Russia’s president Vladimir Putin was among those to send congratulations. A statement said: “Please accept my sincere congratulations on your accession to the throne. I wish Your Majesty success, good health and all the best.”
Meanwhile, tributes continued to build up at Windsor Castle as the town mourned the loss of Queen Elizabeth II.
Nicholas Ewings, 54, from Farnborough, Hampshire, said: “We just wanted to come down, pay our respects and be part of the moment. We care and miss her forever.
“I think we’ll hear from (Charles) more, which I think is a great thing. He’s a top chap. He’s our King and I stand behind him.”

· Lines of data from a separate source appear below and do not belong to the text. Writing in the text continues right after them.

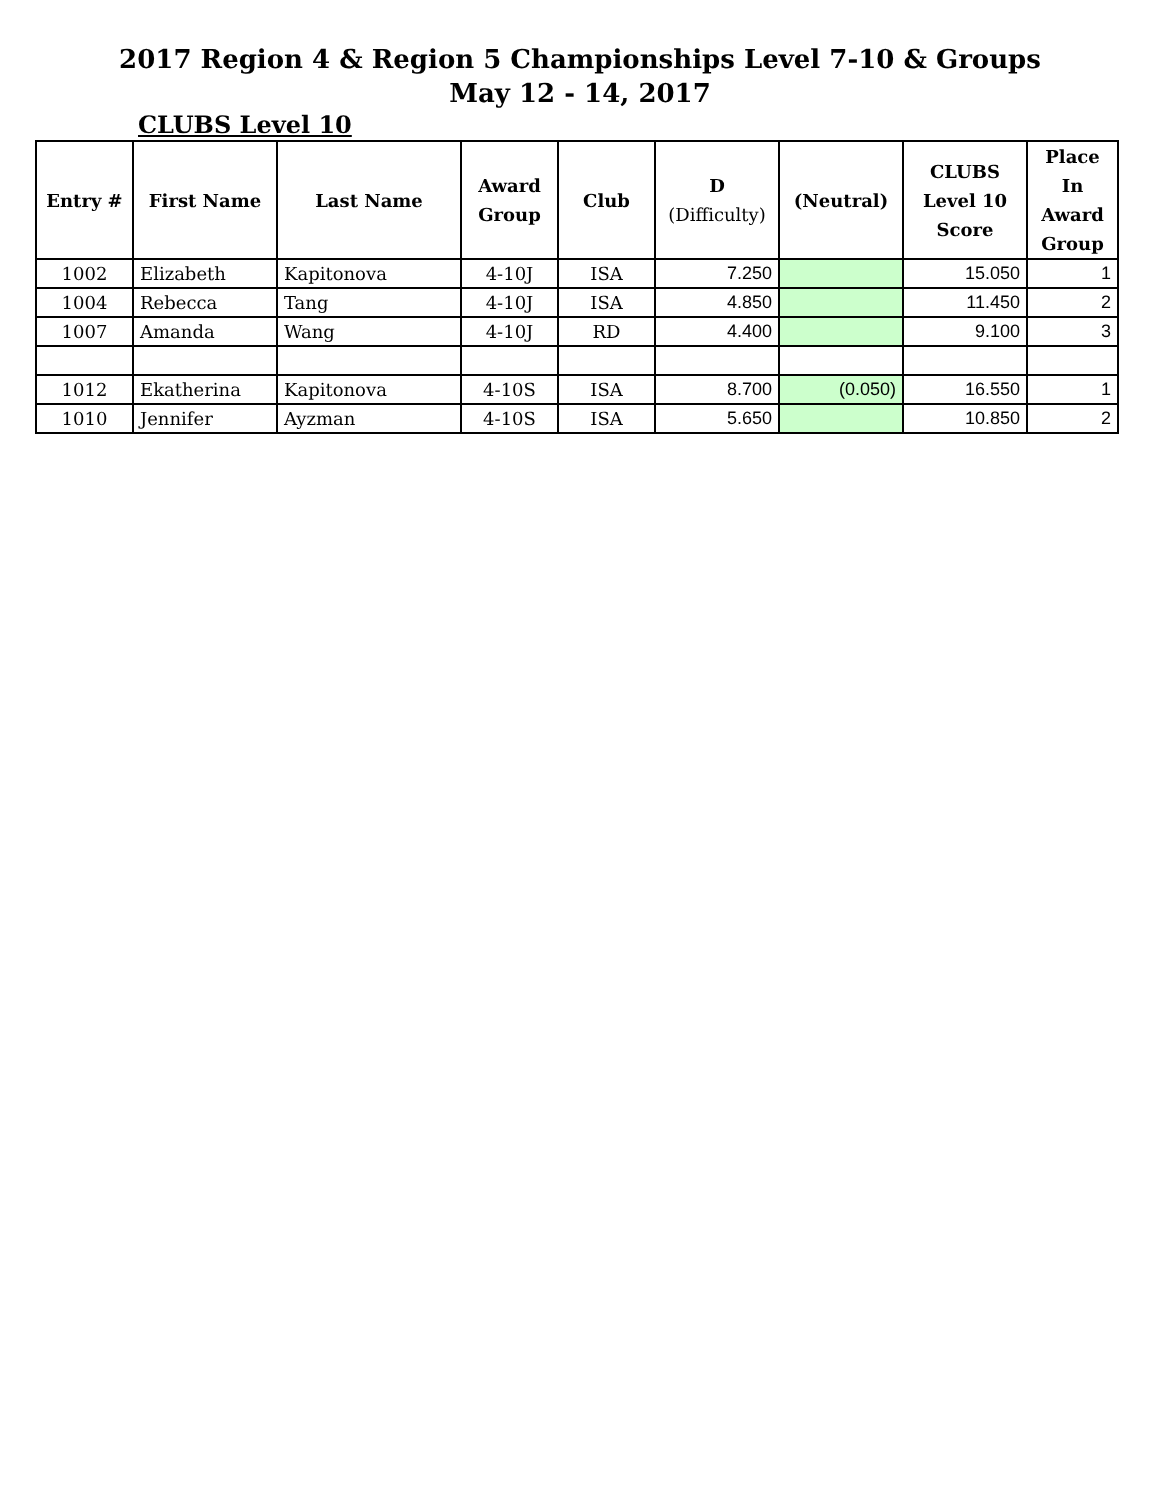2017 Region 4 & Region 5 Championships Level 7-10 & Groups
May 12 - 14, 2017
CLUBS Level 10
| Entry # | First Name | Last Name | Award Group | Club | D (Difficulty) | (Neutral) | CLUBS Level 10 Score | Place In Award Group |
| --- | --- | --- | --- | --- | --- | --- | --- | --- |
| 1002 | Elizabeth | Kapitonova | 4-10J | ISA | 7.250 | | 15.050 | 1 |
| 1004 | Rebecca | Tang | 4-10J | ISA | 4.850 | | 11.450 | 2 |
| 1007 | Amanda | Wang | 4-10J | RD | 4.400 | | 9.100 | 3 |
| 1012 | Ekatherina | Kapitonova | 4-10S | ISA | 8.700 | (0.050) | 16.550 | 1 |
| 1010 | Jennifer | Ayzman | 4-10S | ISA | 5.650 | | 10.850 | 2 |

His son, Ethan, 19, said: “I’ve only ever had one queen and now it’s changing to a king. I was at work when I heard the news and I was upset.”
Jenny Woolford, 60, from Wokingham, visited to pay her respects. She said she was impressed by the King’s first televised address on Friday night.
She said: “It was absolutely brilliant, very moving. I think he’ll carry on in his mum’s path as he’s been trained to, but I also think he’ll find his own way.
“You can’t help but be impressed by him. He’ll be a good King.”
Mike Thompson, 69, from Staines, was born in Kenya just months before the Queen’s coronation and saw the monarch in person when she visited his school.
He remembered: “She visited Runnymede to plant a tree and we marched out from our school just to line up in the reception area.
“A child in my class was waiting with some daffodils and the Queen stopped in front of the girl and took some flowers from her. It was quite a special moment for me.”